◆ What is needed:
Give back exactly the lines of the material below that start at the line containing "Moved by COUNCILLOR JONES to" and end at the line containing "9.5 CPO Report", and no others.
Materials provided Start Marker
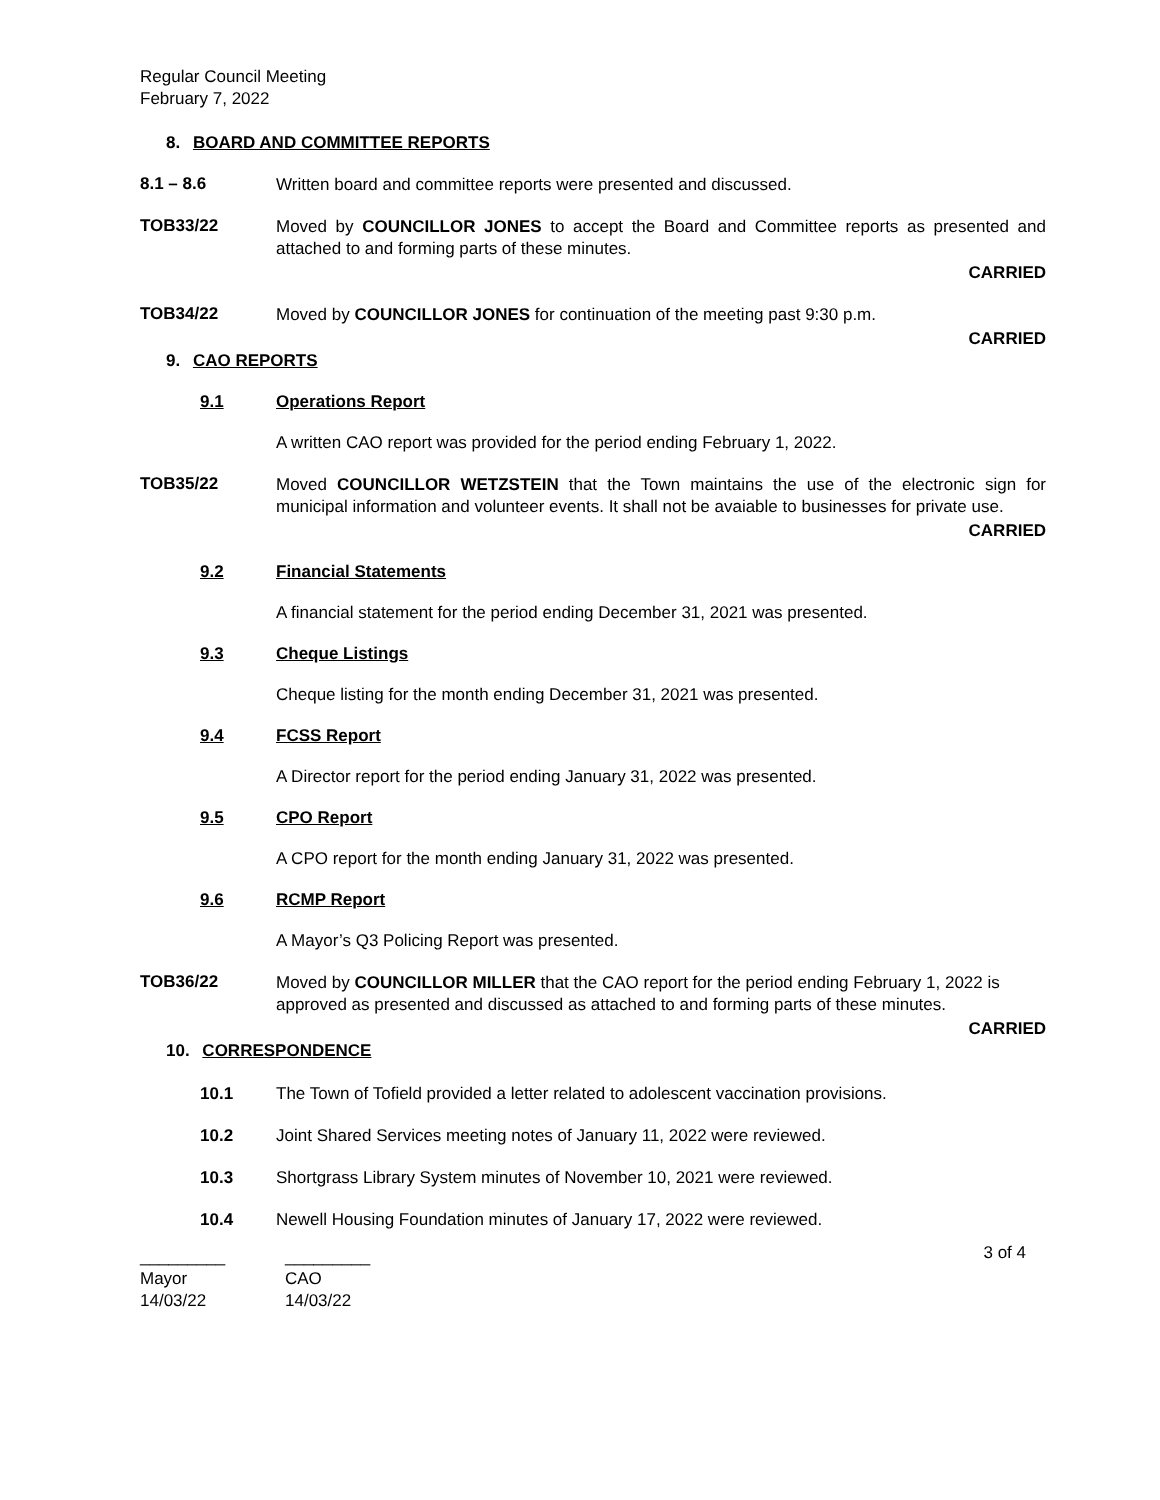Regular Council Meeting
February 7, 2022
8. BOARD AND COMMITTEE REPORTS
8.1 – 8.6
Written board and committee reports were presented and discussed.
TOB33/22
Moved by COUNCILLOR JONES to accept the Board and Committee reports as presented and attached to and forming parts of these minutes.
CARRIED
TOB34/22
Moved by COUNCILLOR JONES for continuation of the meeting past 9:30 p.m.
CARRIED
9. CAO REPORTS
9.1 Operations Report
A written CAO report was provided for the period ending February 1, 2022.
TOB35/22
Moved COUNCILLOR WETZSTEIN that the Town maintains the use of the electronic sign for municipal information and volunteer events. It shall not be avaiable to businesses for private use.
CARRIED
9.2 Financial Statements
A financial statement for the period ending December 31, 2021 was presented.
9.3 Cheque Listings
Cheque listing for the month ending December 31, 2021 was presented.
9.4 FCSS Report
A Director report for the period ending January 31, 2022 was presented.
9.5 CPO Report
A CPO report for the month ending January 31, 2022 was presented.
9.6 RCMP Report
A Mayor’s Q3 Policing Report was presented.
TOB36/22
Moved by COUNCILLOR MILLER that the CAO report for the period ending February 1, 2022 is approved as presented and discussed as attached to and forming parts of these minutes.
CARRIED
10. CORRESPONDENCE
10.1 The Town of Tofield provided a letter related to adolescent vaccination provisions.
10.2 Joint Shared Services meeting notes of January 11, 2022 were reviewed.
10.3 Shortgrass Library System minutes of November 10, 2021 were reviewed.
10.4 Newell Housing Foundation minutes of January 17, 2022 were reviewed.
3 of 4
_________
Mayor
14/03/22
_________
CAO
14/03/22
Materials provided End Marker
Materials provided Start Marker
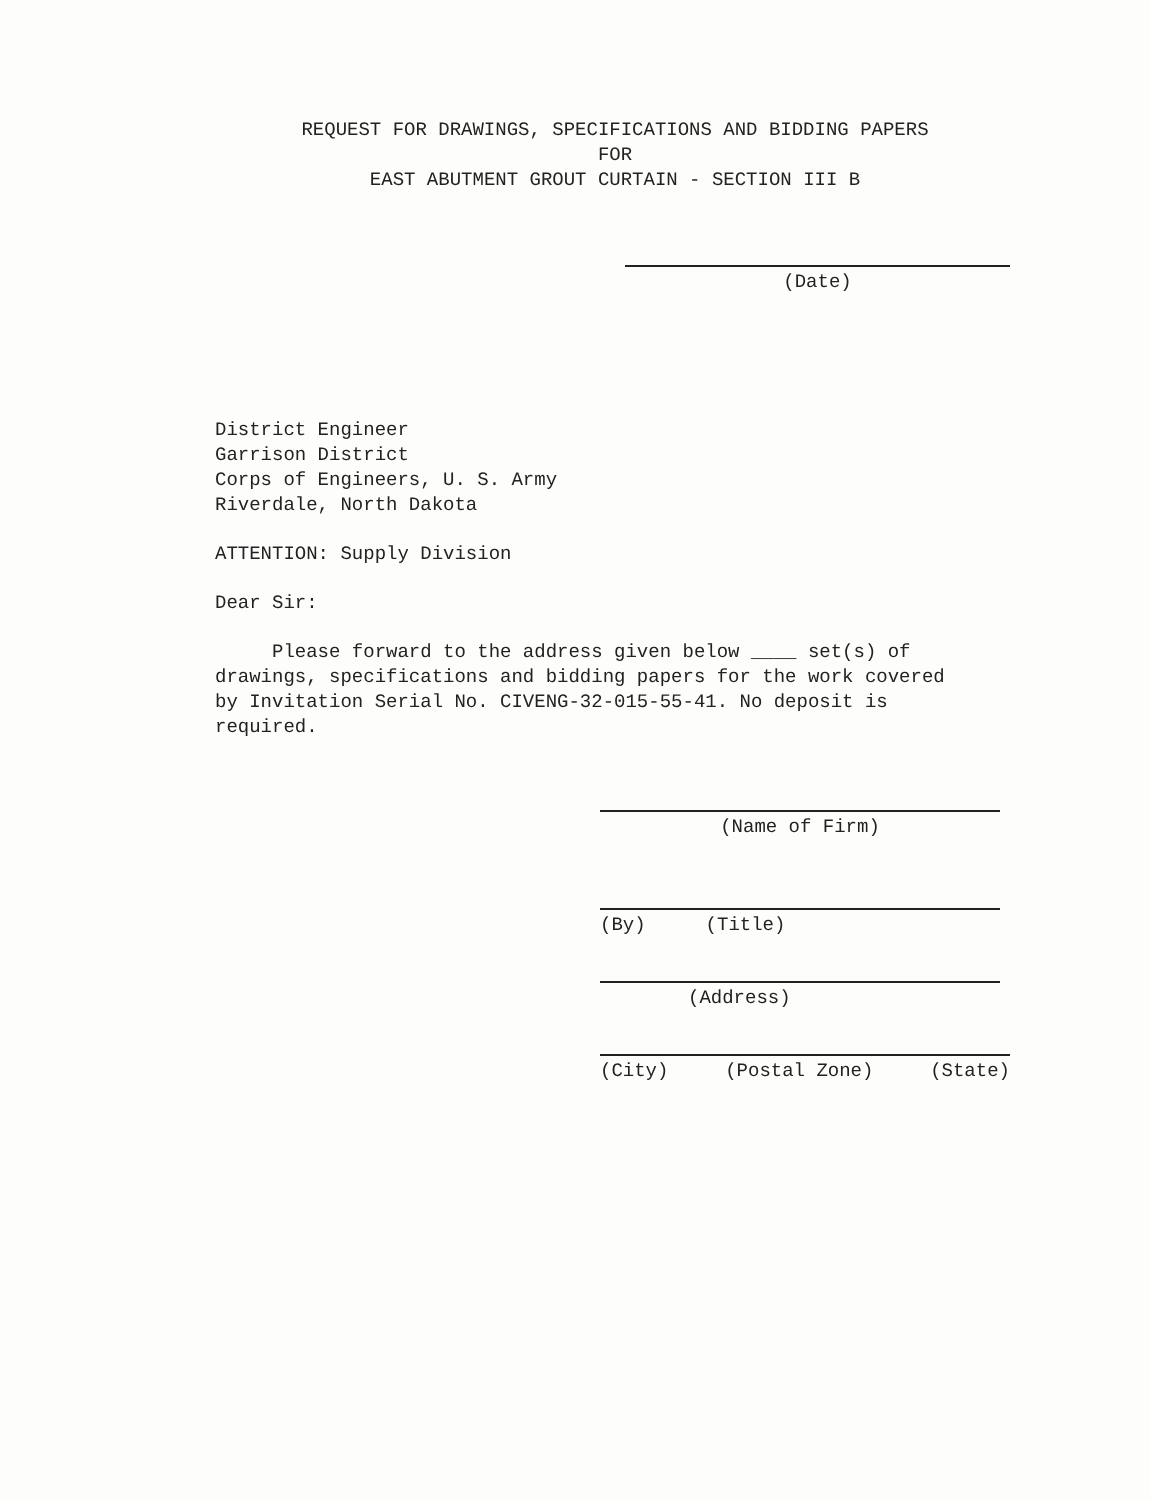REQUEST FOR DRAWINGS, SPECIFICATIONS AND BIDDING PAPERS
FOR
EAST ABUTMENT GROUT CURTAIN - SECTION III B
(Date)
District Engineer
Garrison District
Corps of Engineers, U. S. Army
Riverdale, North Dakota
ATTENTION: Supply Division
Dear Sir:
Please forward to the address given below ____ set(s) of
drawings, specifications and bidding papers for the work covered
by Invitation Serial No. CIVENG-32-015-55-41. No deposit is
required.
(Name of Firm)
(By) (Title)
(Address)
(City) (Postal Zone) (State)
Materials provided End Marker
Materials provided Start Marker
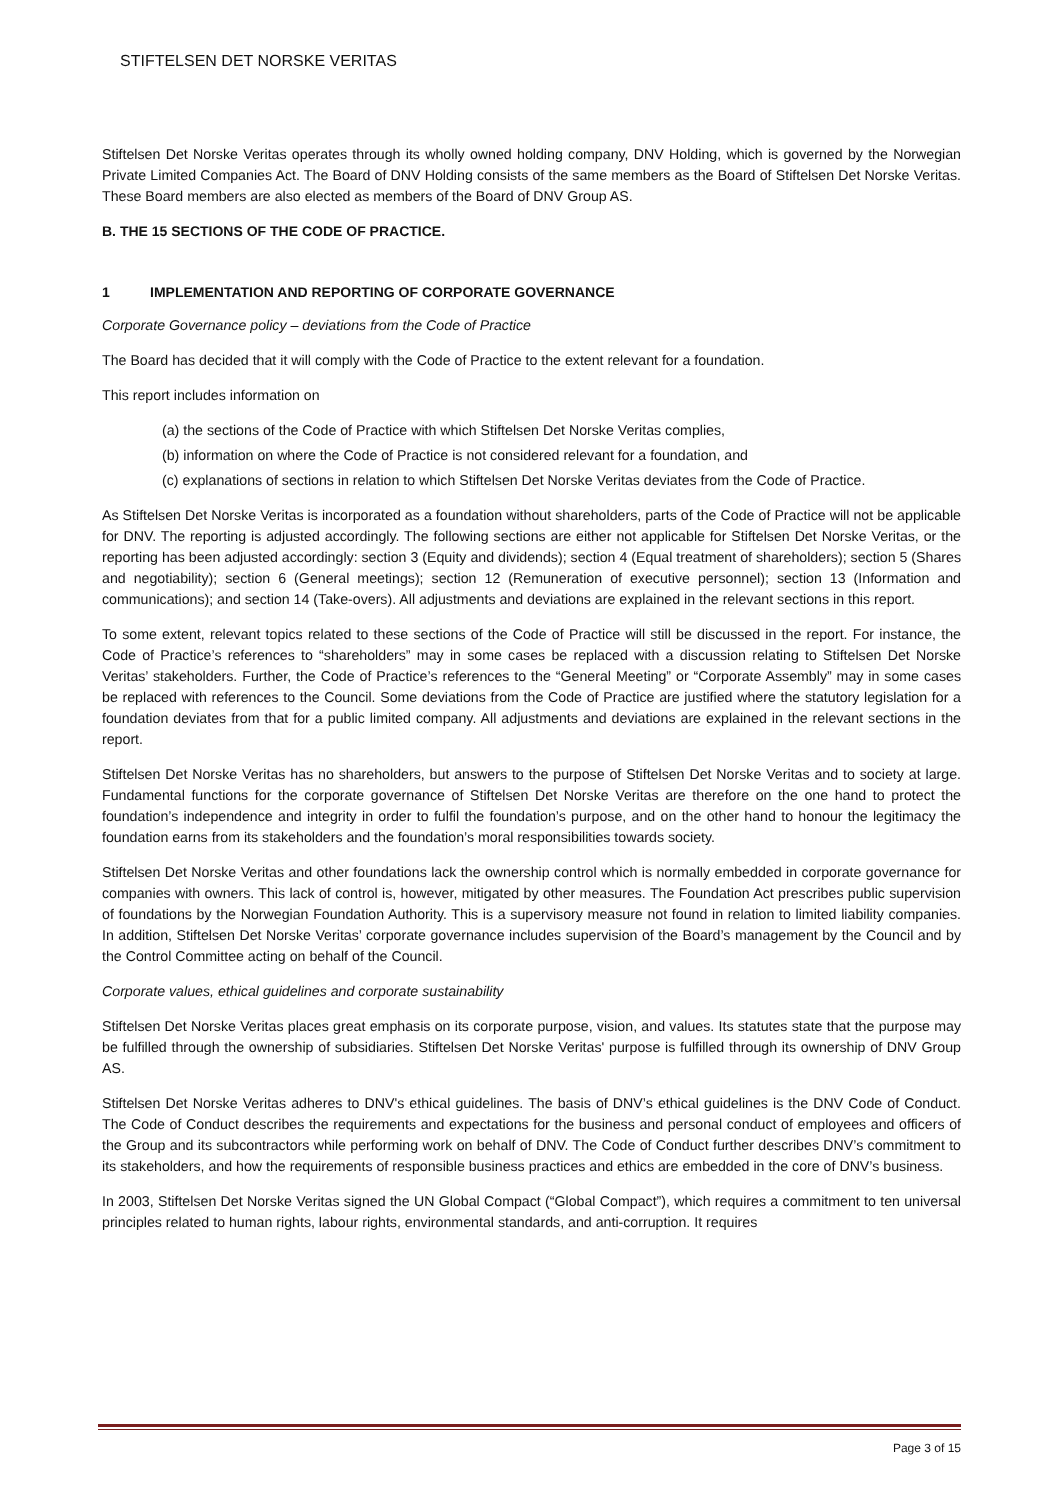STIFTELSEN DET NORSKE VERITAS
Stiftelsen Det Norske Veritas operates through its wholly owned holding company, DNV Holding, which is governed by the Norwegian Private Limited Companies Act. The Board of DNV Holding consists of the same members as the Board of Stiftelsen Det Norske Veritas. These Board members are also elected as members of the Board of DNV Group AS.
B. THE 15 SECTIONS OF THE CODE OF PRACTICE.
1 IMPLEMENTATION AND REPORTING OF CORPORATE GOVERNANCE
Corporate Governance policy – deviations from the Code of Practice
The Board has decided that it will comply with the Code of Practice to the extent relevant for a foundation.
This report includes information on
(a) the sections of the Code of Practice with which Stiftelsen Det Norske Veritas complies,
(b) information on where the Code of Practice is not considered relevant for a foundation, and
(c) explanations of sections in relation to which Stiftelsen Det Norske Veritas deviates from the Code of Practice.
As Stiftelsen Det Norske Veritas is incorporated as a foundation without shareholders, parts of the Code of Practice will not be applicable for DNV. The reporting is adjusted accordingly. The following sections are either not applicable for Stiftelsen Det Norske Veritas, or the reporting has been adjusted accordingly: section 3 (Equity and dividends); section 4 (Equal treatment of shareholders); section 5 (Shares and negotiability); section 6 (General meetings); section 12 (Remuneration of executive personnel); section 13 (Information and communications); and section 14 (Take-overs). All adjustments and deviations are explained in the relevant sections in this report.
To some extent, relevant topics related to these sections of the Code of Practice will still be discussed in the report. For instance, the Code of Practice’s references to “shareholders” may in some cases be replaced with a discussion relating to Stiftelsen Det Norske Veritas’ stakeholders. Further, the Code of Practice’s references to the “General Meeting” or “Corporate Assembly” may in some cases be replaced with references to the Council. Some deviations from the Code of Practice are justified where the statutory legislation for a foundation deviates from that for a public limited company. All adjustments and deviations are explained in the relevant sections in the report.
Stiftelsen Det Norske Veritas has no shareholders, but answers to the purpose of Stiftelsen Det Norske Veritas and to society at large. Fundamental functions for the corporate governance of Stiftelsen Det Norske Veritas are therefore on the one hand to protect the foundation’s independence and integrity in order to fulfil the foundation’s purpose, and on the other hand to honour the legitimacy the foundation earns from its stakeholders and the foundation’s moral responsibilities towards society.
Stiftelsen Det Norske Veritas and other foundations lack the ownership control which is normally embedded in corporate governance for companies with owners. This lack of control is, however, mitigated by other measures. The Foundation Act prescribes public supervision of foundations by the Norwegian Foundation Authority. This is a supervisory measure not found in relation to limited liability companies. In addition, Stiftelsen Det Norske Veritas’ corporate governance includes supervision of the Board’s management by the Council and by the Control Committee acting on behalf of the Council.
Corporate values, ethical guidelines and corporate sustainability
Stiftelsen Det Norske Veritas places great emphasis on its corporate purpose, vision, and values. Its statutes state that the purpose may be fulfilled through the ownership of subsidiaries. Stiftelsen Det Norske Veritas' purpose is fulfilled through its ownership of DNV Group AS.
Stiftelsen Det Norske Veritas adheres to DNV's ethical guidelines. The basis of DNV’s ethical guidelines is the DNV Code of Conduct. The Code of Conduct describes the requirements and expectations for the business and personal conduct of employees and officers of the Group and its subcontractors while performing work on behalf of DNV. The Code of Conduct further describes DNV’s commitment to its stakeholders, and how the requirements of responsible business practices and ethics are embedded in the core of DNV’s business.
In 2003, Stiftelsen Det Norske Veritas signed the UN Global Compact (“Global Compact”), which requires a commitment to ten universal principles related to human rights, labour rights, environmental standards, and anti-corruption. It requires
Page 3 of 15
Materials provided End Marker
◆ Task response:
Moved by COUNCILLOR JONES to accept the Board and Committee reports as presented and attached to and forming parts of these minutes.
CARRIED
TOB34/22
Moved by COUNCILLOR JONES for continuation of the meeting past 9:30 p.m.
CARRIED
9. CAO REPORTS
9.1 Operations Report
A written CAO report was provided for the period ending February 1, 2022.
TOB35/22
Moved COUNCILLOR WETZSTEIN that the Town maintains the use of the electronic sign for municipal information and volunteer events. It shall not be avaiable to businesses for private use.
CARRIED
9.2 Financial Statements
A financial statement for the period ending December 31, 2021 was presented.
9.3 Cheque Listings
Cheque listing for the month ending December 31, 2021 was presented.
9.4 FCSS Report
A Director report for the period ending January 31, 2022 was presented.
9.5 CPO Report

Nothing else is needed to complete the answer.